Аще яра зима, но сладок Рай, болезненно труждатися, но блаженно восприятие.
Я глядел поверх голов. Там, далеко, на краю видимого и слышимого света, на краю мною не прожитого времени, стояла женщина.
Изрезать бы зрачками широкую даль! Изувечить её, искромсать, отбросить! Ненужным мусором в белой зимней топке сжечь! И сократить между нами расстоянье. Мы все передвигаемся в пространстве. Самолёт над нами летит, белая железная, утлая утка. Вот-вот рухнет. Подобьёт его кто с земли, взорвёт ли кто изнутри а людям уже все равно: исследуют, обследуют, наследуют, а на самом деле не верят ни во что и не знают ничего. Так, думают, целитель Время всё залечит, все крепко забинтует. И рану не узрит никто. Не подкопаешься. Марля к лучезарной крови навеки присохнет. Отдерёшь лишь с диким воплем: а-а-а-а-а!.. пощади!..

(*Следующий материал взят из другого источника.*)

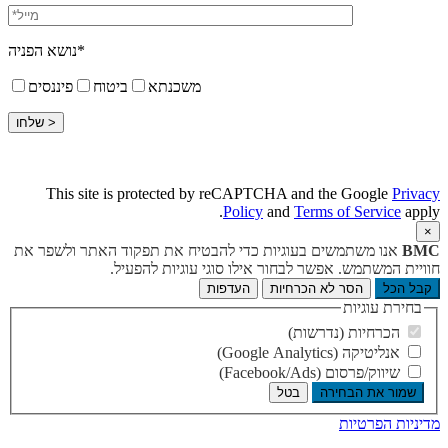
נושא הפניה*
משכנתא
ביטוח
פיננסים
This site is protected by reCAPTCHA and the Google
Privacy
Policy
and
Terms of Service
apply.
×
BMC
אנו משתמשים בעוגיות כדי להבטיח את תפקוד האתר ולשפר את
חוויית המשתמש. אפשר לבחור אילו סוגי עוגיות להפעיל.
קבל הכל
הסר לא הכרחיות
העדפות
בחירת עוגיות
הכרחיות (נדרשות)
אנליטיקה (Google Analytics)
שיווק/פרסום (Facebook/Ads)
שמור את הבחירה
בטל
מדיניות הפרטיות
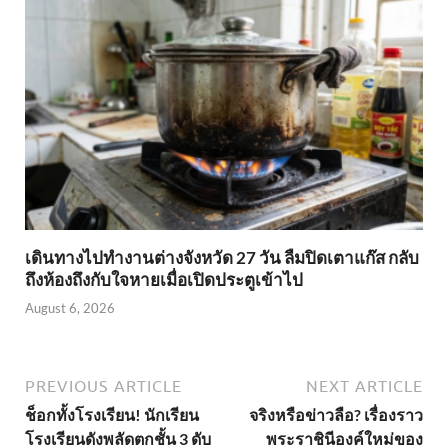
เดินทางไปทำงานต่างจังหวัด 27 วัน ลืมปิดเตาแก๊ส กลับ
ถึงห้องถึงกับใจหายเมื่อเปิดประตูเข้าไป
August 6, 2026
PREVIOUS ARTICLE
NEXT ARTICLE
ช็อกทั้งโรงเรียน! นักเรียน
จริงหรือข่าวลือ? เรื่องราว
โรงเรียนดังพลัดตกชั้น 3 ดับ
พระราชินีองค์ใหม่ของ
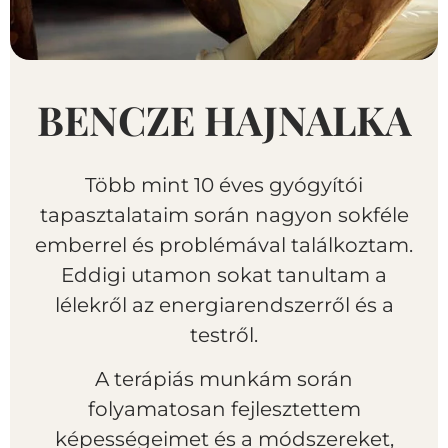
BENCZE HAJNALKA
Több mint 10 éves gyógyítói
tapasztalataim során nagyon sokféle
emberrel és problémával találkoztam.
Eddigi utamon sokat tanultam a
lélekről az energiarendszerről és a
testről.
A terápiás munkám során
folyamatosan fejlesztettem
képességeimet és a módszereket,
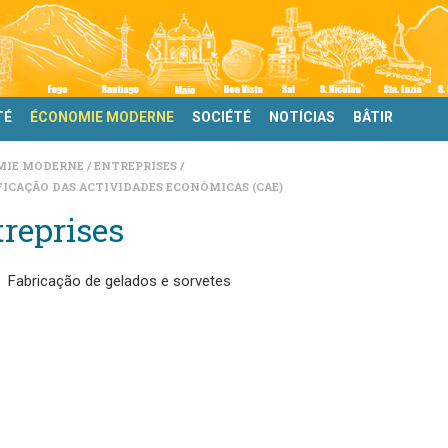
TÉ
ÉCONOMIE MODERNE
SOCIÉTÉ
NOTÍCIAS
BÂTIR
MIE MODERNE
ENTREPRISES
FICAÇÃO DAS ACTIVIDADES ECONÓMICAS (CAE)
reprises
Fabricação de gelados e sorvetes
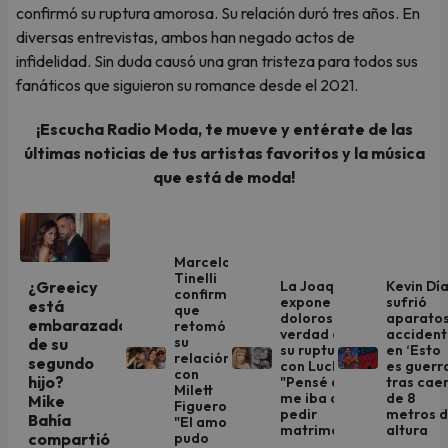
confirmó su ruptura amorosa. Su relación duró tres años. En
diversas entrevistas, ambos han negado actos de
infidelidad. Sin duda causó una gran tristeza para todos sus
fanáticos que siguieron su romance desde el 2021.
¡Escucha Radio Moda, te mueve y entérate de las
últimas noticias de tus artistas favoritos y la música
que está de moda!
Marcelo
Tinelli
La Joaqui
Kevin Dí
¿Greeicy
confirmó
expone la
sufrió
está
que
dolorosa
aparato
embarazada
retomó
verdad de
acciden
su
de su
su ruptura
en ‘Esto
relación
segundo
con Luck Ra:
es guerr
con
hijo?
"Pensé que
tras cae
Milett
me iba a
de 8
Mike
Figueroa:
pedir
metros 
Bahía
"El amor
matrimonio"
altura
pudo
compartió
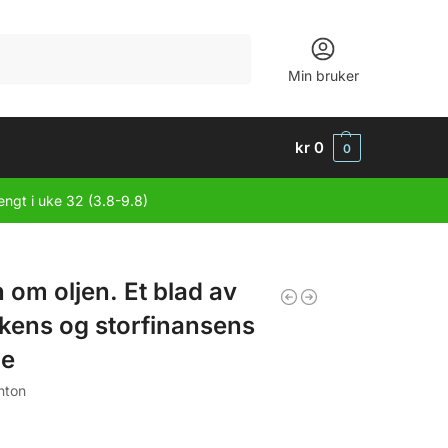
Søk
Min bruker
kr
0
0
engt i uke 32 (3.8-9.8)
 om oljen. Et blad av
kkens og storfinansens
ie
nton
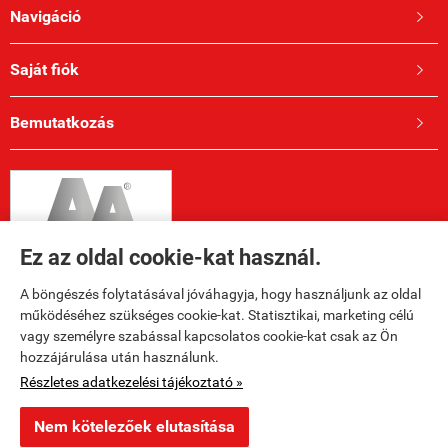
Navigáció

Saját fiók

Bemutatkozás

Ez az oldal cookie-kat használ.
A böngészés folytatásával jóváhagyja, hogy használjunk az oldal
működéséhez szükséges cookie-kat. Statisztikai, marketing célú
vagy személyre szabással kapcsolatos cookie-kat csak az Ön
hozzájárulása után használunk.
Elérhetőségek

Részletes adatkezelési tájékoztató »
Nem kötelezőek elutasítása
ksr.hu -
Ly8 KFT
-
ÁSZF
-
Adatkezelési tájékoztató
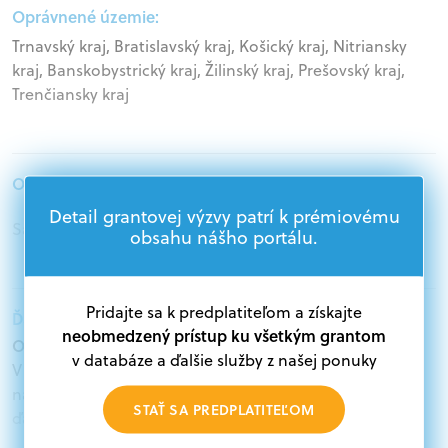
Oprávnené územie:
Trnavský kraj, Bratislavský kraj, Košický kraj, Nitriansky
kraj, Banskobystrický kraj, Žilinský kraj, Prešovský kraj,
Trenčiansky kraj
Oprávnení žiadatelia:
Detail grantovej výzvy patrí k prémiovému
Samospráva, Štátna správa, Mimovládne organizácie
obsahu nášho portálu.
Pridajte sa k predplatiteľom a získajte
Ďalšie informácie:
neobmedzený prístup ku všetkým grantom
Oprávnení žiadatelia:
v databáze a ďalšie služby z našej ponuky
V databáze grantov a dotácií na portáli Grantexpert.sk
nájdete aktuálne výzvy z eurofondov, plánu obnovy a
STAŤ SA PREDPLATITEĽOM
ďalších zdrojov.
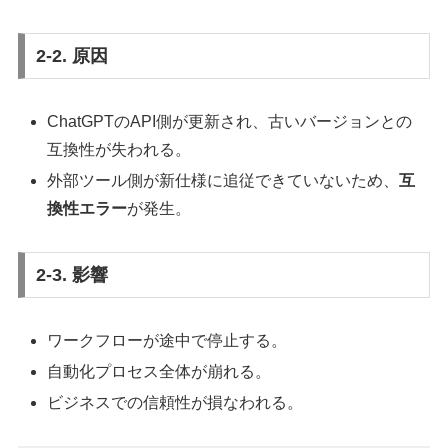
2-2. 原因
ChatGPTのAPI側が更新され、古いバージョンとの
互換性が失われる。
外部ツール側が新仕様に追従できていないため、
互
換性エラー
が発生。
2-3. 影響
ワークフローが途中で停止する。
自動化プロセス全体が崩れる。
ビジネスでの信頼性が損なわれる。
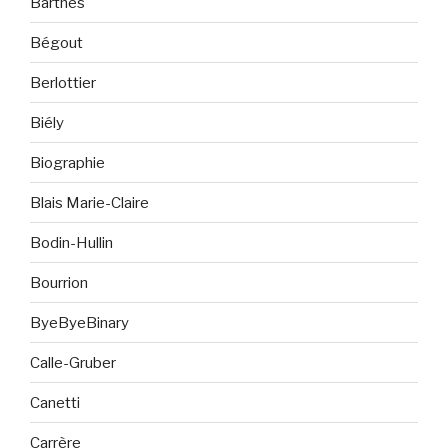
Barthes
Bégout
Berlottier
Biély
Biographie
Blais Marie-Claire
Bodin-Hullin
Bourrion
ByeByeBinary
Calle-Gruber
Canetti
Carrère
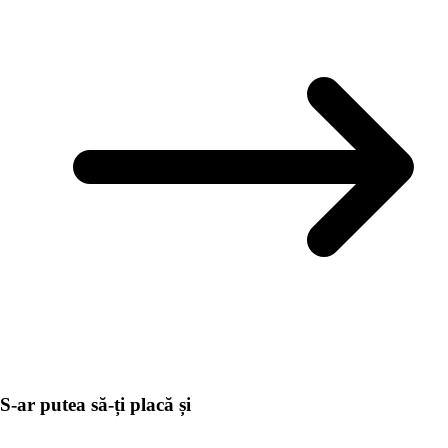
S-ar putea să-ți placă și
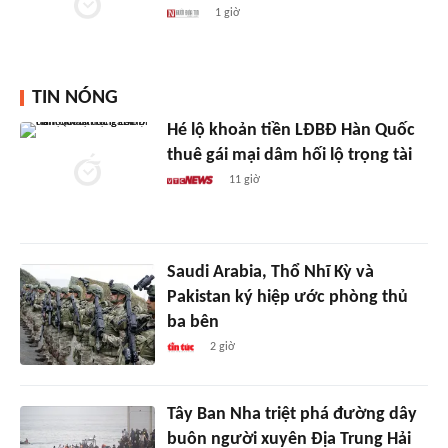
1 giờ
TIN NÓNG
Hé lộ khoản tiền LĐBĐ Hàn Quốc
thuê gái mại dâm hối lộ trọng tài
11 giờ
Saudi Arabia, Thổ Nhĩ Kỳ và
Pakistan ký hiệp ước phòng thủ
ba bên
2 giờ
Tây Ban Nha triệt phá đường dây
buôn người xuyên Địa Trung Hải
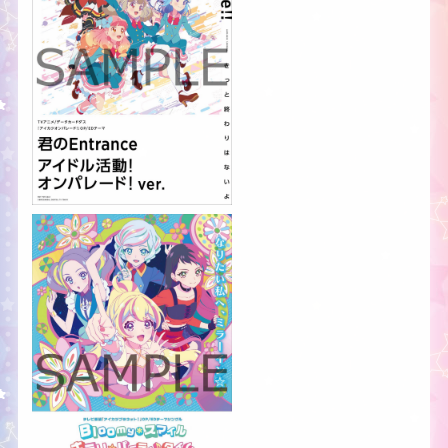
TOPICS
SERIES
IDOL
BRAND・TYPE
CARD
MUSIC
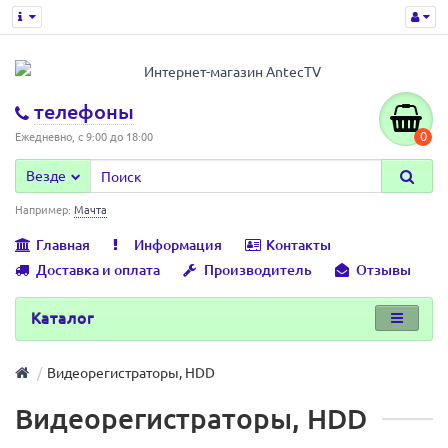
телефоны
0
Ежедневно, с 9:00 до 18:00
Везде
Например:
Мачта
Главная
Информация
Контакты
Доставка и оплата
Производитель
Отзывы
Каталог
Видеорегистраторы, HDD
Видеорегистраторы, HDD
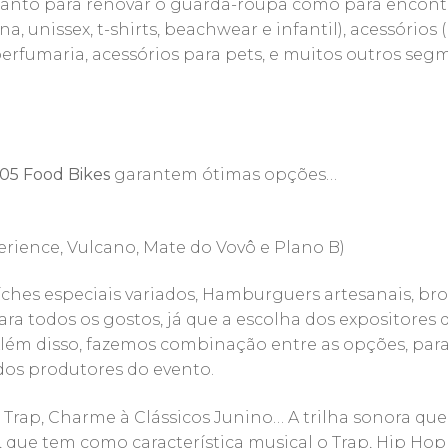
 Tanto para renovar o guarda-roupa como para encontr
unissex, t-shirts, beachwear e infantil), acessórios (bi
, perfumaria, acessórios para pets, e muitos outros seg
05 Food Bikes
garantem ótimas opções…
erience, Vulcano, Mate do Vovô e Plano B)
hes especiais variados, Hamburguers artesanais, brown
 para todos os gostos, já que a escolha dos expositor
. Além disso, fazemos combinação entre as opções, par
dos produtores do evento.
 Trap, Charme à Clássicos Junino… A trilha sonora qu
, que tem como característica musical o Trap, Hip Ho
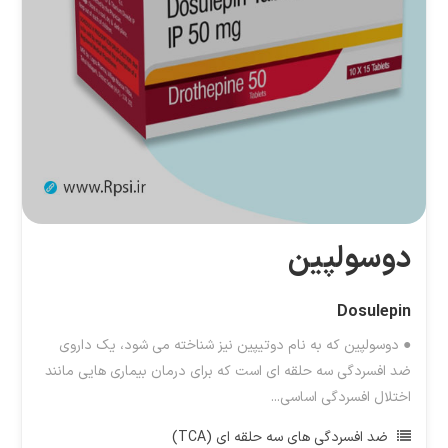
دوسولپین
Dosulepin
● دوسولپین که به نام دوتیپین نیز شناخته می شود، یک داروی
ضد افسردگی سه حلقه ای است که برای درمان بیماری هایی مانند
اختلال افسردگی اساسی...
ضد افسردگی های سه حلقه ای (TCA)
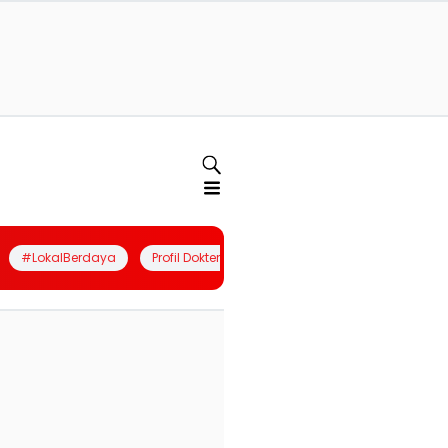
#LokalBerdaya
Profil Dokter
Quiz
Join Community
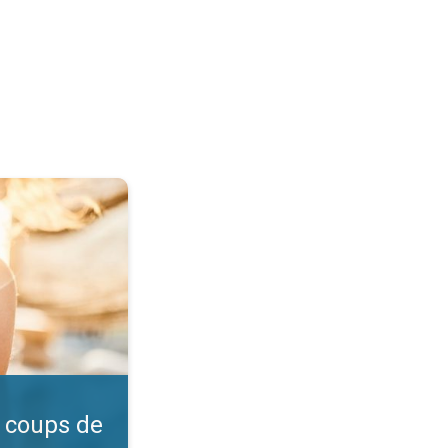
l ?. Vérifiez l'indice UV. . .
 coups de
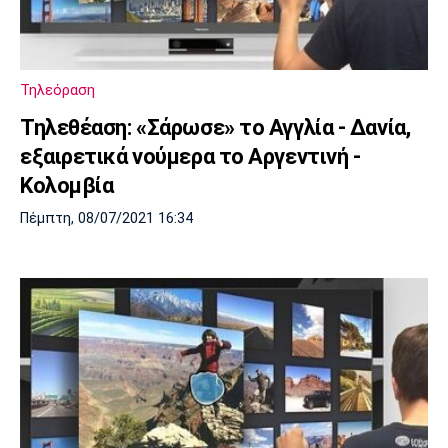
Τηλεόραση
Τηλεθέαση: «Σάρωσε» το Αγγλία - Δανία,
εξαιρετικά νούμερα το Αργεντινή -
Κολομβία
Πέμπτη, 08/07/2021 16:34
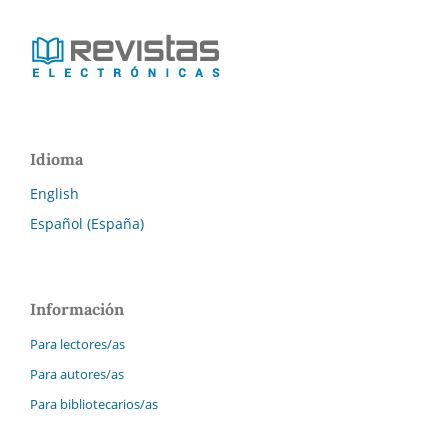
Idioma
English
Español (España)
Información
Para lectores/as
Para autores/as
Para bibliotecarios/as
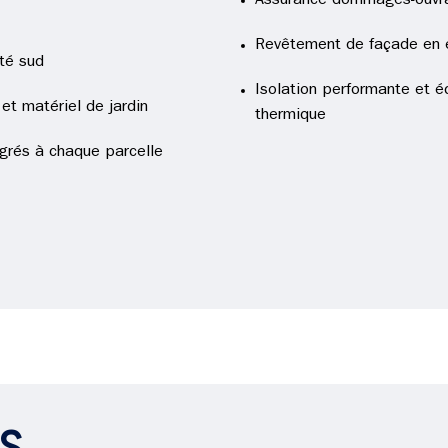
Assurance dommages-ouvr
Revêtement de façade en e
ôté sud
Isolation performante et 
 et matériel de jardin
thermique
grés à chaque parcelle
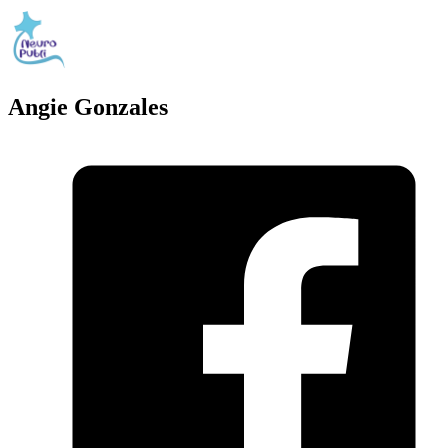
Angie Gonzales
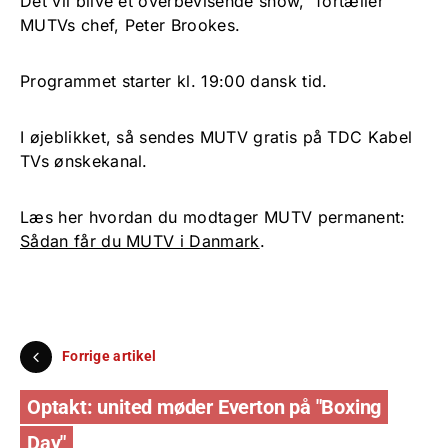
Det vil blive et overbevisende show,” fortæller
MUTVs chef, Peter Brookes.
Programmet starter kl. 19:00 dansk tid.
I øjeblikket, så sendes MUTV gratis på TDC Kabel
TVs ønskekanal.
Læs her hvordan du modtager MUTV permanent:
Sådan får du MUTV i Danmark
.
Forrige artikel
Optakt: united møder Everton på "Boxing
Day"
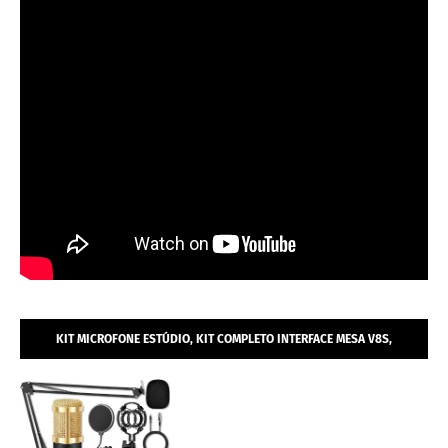
KIT MICROFONE ESTÚDIO, KIT COMPLETO INTERFACE MESA V8S,
MICROFONE ESTÚDIO PROFISSIONAL CONDENSADOR.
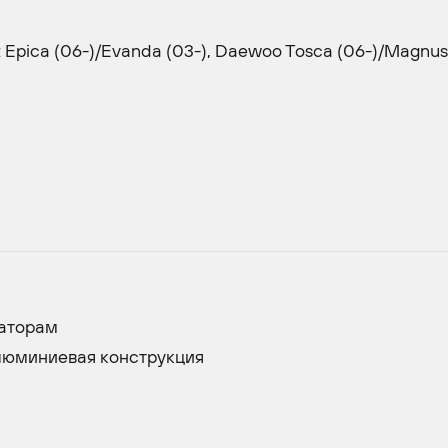
 Epica (06-)/Evanda (03-), Daewoo Tosca (06-)/Magnus
иаторам
алюминиевая конструкция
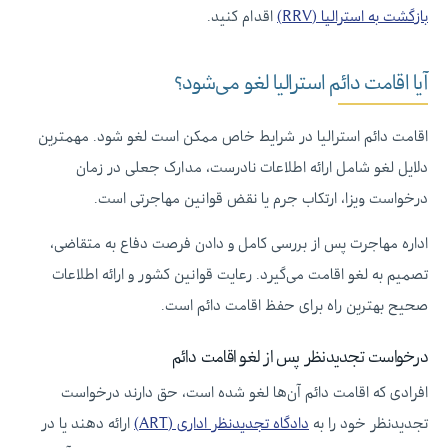
بازگشت به استرالیا (RRV)
اقدام کنید.
آیا اقامت دائم استرالیا لغو می‌شود؟
اقامت دائم استرالیا در شرایط خاص ممکن است لغو شود. مهمترین
دلایل لغو شامل ارائه اطلاعات نادرست، مدارک جعلی در زمان
درخواست ویزا، ارتکاب جرم یا نقض قوانین مهاجرتی است.
اداره مهاجرت پس از بررسی کامل و دادن فرصت دفاع به متقاضی،
تصمیم به لغو اقامت می‌گیرد. رعایت قوانین کشور و ارائه اطلاعات
صحیح بهترین راه برای حفظ اقامت دائم است.
درخواست تجدیدنظر پس از لغو اقامت دائم
افرادی که اقامت دائم آن‌ها لغو شده است، حق دارند درخواست
تجدیدنظر خود را به
دادگاه تجدیدنظر اداری (ART)
ارائه دهند یا در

Пощади, вылепил я тихо холодными губами сквозь все волосяные зверьи заросли на лице моём, узри меня.
Ветер взвил её далекие спутанные волосы, мотал, крутил, и я с трудом различил: они густые, когда-то, века назад, были, верно, молодыми и золотыми, а нынче все исчерна-седые. Это не метельная белизна. Серый пепел. Голова сожжена горем, лютым приговором. Я знал, каким, но сам себе не говорил сам себя от внезапных, стыдных слёз на ветру берег.
Сам себе берег сам себе оберег
Обернулась. Всё как я хотел. Намолил.
Я закрыл себе дрожащую нить рта голой ладонью, и под огненной кожей пополз стланик бороды, вспыхивала колкая дрожь усов, и мои, стриженные, видать, в иной жизни власы хлестали меня по впалым коричневым щекам: я превратился в живую кору дуба, в слои и голые зимние струи переплетённых веток, в забытый птичий крик. Вон она, птица, парит высоко над рынком, над нашей судьбою, войною.
Женщина с голой простоволосой головой, босая, стояла на дальнем берегу застыло, глядела на меня. Я только угадывал, что на меня глядела.